** SELECTED TEXT **
*** Begin section ***

First example of index pairs():

Default ‘TREE’ Index and pairs() function:

tarantool> s = box.schema.space.create('space17')
---
...
tarantool> s:create_index('primary', {
         >   parts = {1, 'string', 2, 'string'}
         > })
---
...
tarantool> s:insert{'C', 'C'}
---
- ['C', 'C']
...
tarantool> s:insert{'B', 'A'}
---
- ['B', 'A']
...
tarantool> s:insert{'C', '!'}
---
- ['C', '!']
...
tarantool> s:insert{'A', 'C'}
---
- ['A', 'C']
...
tarantool> function example()
         >   for _, tuple in
         >     s.index.primary:pairs(nil, {
         >         iterator = box.index.ALL}) do
         >       print(tuple)
         >   end
         > end
---
...
tarantool> example()
['A', 'C']
['B', 'A']
['C', '!']
['C', 'C']
---
...
tarantool> s:drop()
---
...

Second example of index pairs():

This Lua code finds all the tuples whose primary key values begin with ‘XY’. The assumptions include that there is a one-part primary-key TREE index on the first field, which must be a string. The iterator loop ensures that the search will return tuples where the first value is greater than or equal to ‘XY’. The conditional statement within the loop ensures that the looping will stop when the first two letters are not ‘XY’.

for _, tuple in
box.space.t.index.primary:pairs("XY",{iterator = "GE"}) do
  if (string.sub(tuple[1], 1, 2) ~= "XY") then break end
  print(tuple)
end

Third example of index pairs():

This Lua code finds all the tuples whose primary key values are greater than or equal to 1000, and less than or equal to 1999 (this type of request is sometimes called a “range search” or a “between search”). The assumptions include that there is a one-part primary-key TREE index on the first field, which must be a number. The iterator loop ensures that the search will return tuples where the first value is greater than or equal to 1000. The conditional statement within the loop ensures that the looping will stop when the first value is greater than 1999.

for _, tuple in
box.space.t2.index.primary:pairs(1000,{iterator = "GE"}) do
  if (tuple[1] > 1999) then break end
  print(tuple)
end

*** End section ***

** DIRECTIONS FOR THIS TASK **
In the text on index pairs(), replace "range search" with "interval search" and write out the passage starting with "Third example of" and going on through "greater than 1999.".

Extracted records
*** Begin section ***

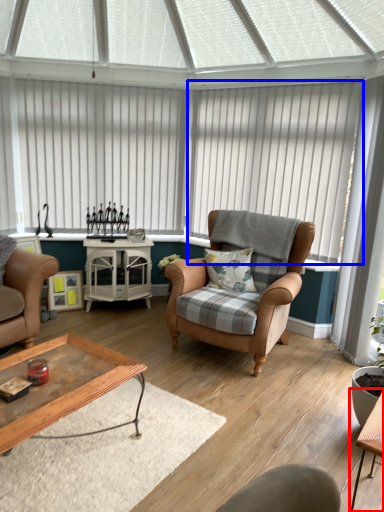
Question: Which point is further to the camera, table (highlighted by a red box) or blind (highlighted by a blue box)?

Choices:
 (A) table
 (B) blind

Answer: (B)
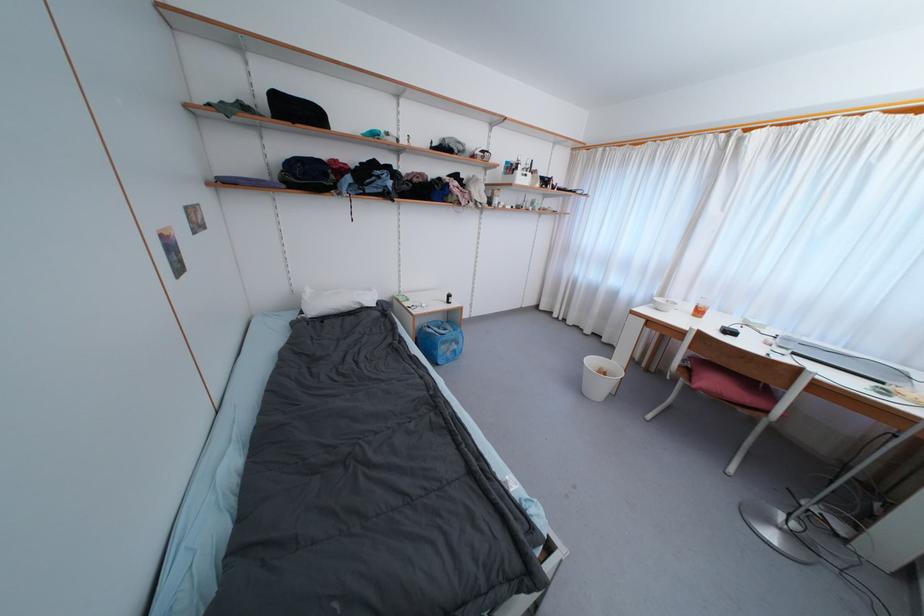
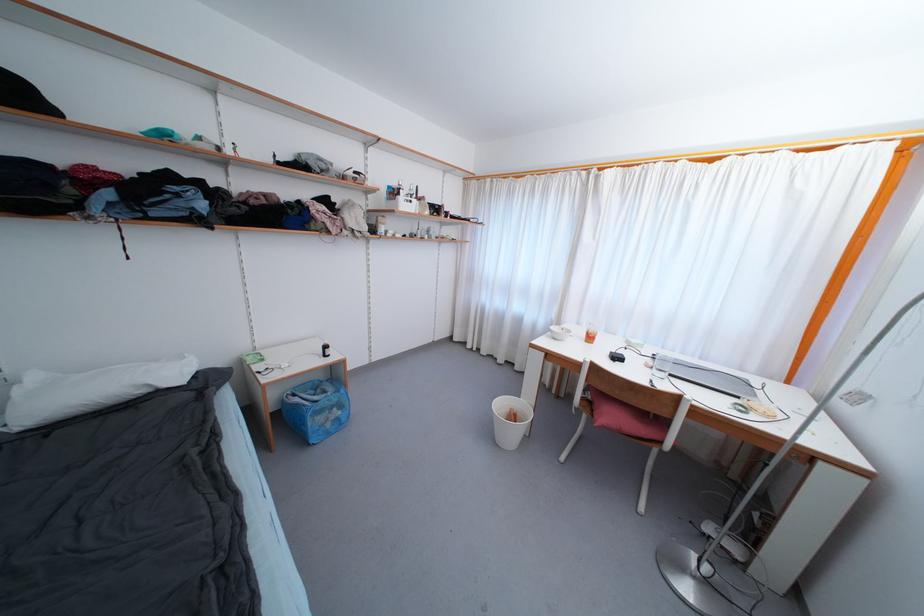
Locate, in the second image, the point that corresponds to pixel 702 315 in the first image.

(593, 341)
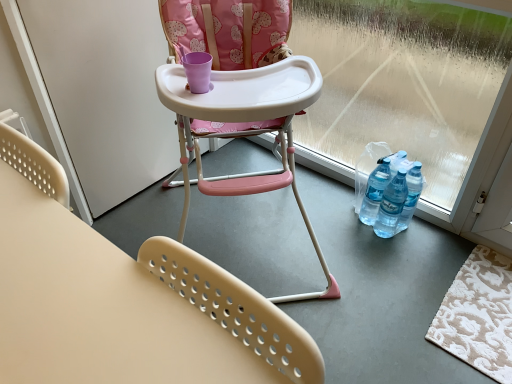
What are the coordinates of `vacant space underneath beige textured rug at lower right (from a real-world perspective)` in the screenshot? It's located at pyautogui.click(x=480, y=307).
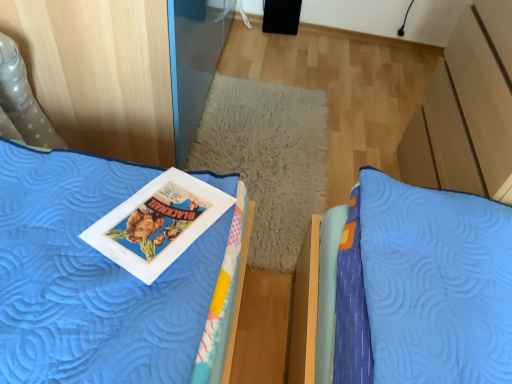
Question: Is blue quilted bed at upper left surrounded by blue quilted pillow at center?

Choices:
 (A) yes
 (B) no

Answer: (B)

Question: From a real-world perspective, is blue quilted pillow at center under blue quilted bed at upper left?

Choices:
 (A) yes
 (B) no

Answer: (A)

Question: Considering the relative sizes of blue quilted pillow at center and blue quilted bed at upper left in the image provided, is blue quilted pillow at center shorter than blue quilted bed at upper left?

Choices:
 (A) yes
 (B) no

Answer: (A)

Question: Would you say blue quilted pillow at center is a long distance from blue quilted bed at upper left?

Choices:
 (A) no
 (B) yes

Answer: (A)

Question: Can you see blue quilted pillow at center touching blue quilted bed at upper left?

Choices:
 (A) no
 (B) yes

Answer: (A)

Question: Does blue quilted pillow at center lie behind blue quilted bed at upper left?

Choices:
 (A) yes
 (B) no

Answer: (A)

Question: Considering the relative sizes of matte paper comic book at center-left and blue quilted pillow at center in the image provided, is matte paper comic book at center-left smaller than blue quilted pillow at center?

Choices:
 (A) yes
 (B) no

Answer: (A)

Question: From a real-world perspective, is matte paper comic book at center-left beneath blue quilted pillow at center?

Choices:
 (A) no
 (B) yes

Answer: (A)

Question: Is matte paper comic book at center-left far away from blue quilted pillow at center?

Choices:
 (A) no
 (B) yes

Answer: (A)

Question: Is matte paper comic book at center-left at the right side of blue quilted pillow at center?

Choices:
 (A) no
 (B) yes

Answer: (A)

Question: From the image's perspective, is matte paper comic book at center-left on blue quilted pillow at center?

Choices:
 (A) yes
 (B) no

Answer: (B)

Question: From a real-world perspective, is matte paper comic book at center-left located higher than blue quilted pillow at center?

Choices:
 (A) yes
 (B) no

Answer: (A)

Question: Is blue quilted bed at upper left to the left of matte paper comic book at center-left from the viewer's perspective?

*** End section ***

** SOLUTION TO THIS PROBLEM **
Third example of index pairs():

This Lua code finds all the tuples whose primary key values are greater than or equal to 1000, and less than or equal to 1999 (this type of request is sometimes called a “interval search” or a “between search”). The assumptions include that there is a one-part primary-key TREE index on the first field, which must be a number. The iterator loop ensures that the search will return tuples where the first value is greater than or equal to 1000. The conditional statement within the loop ensures that the looping will stop when the first value is greater than 1999.